▶ [EXERCISE GOAL]: Can you print the lines below word for word, leaving out the pictures?

▶ [PROVIDED MATERIAL]:

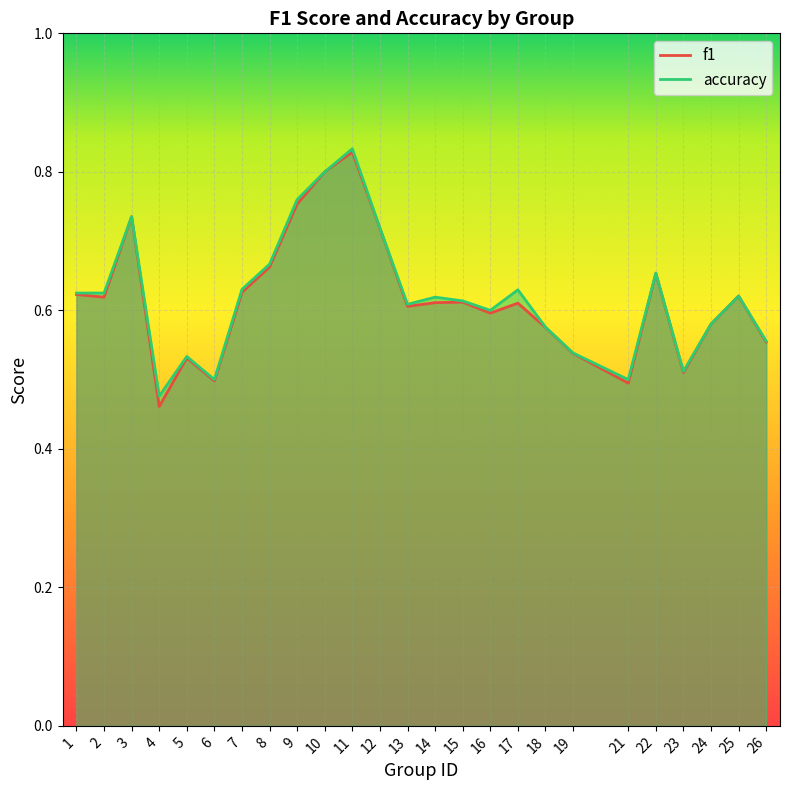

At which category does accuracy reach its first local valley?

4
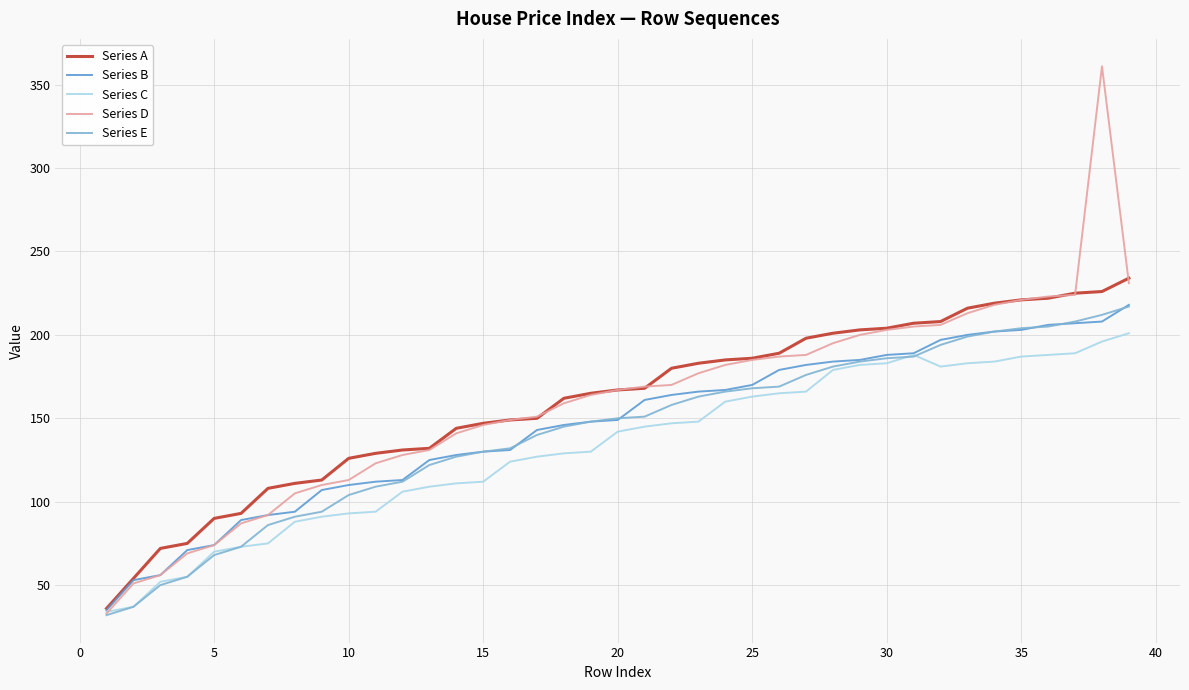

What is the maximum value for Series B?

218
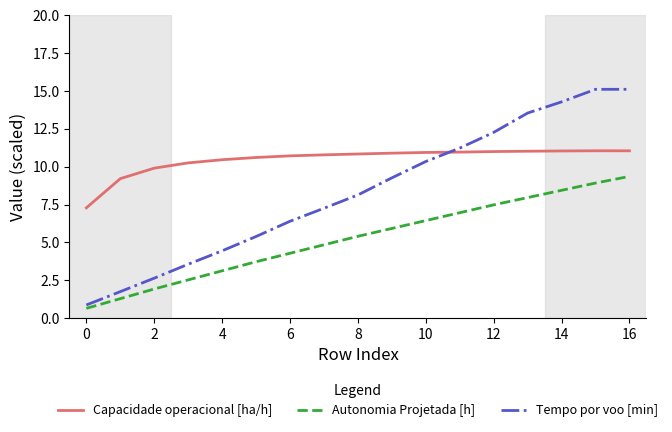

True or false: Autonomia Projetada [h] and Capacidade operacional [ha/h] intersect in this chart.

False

▶ [RESULT]:
At which category does accuracy reach its first local valley?

4

What is the maximum value for Series B?

218

True or false: Autonomia Projetada [h] and Capacidade operacional [ha/h] intersect in this chart.

False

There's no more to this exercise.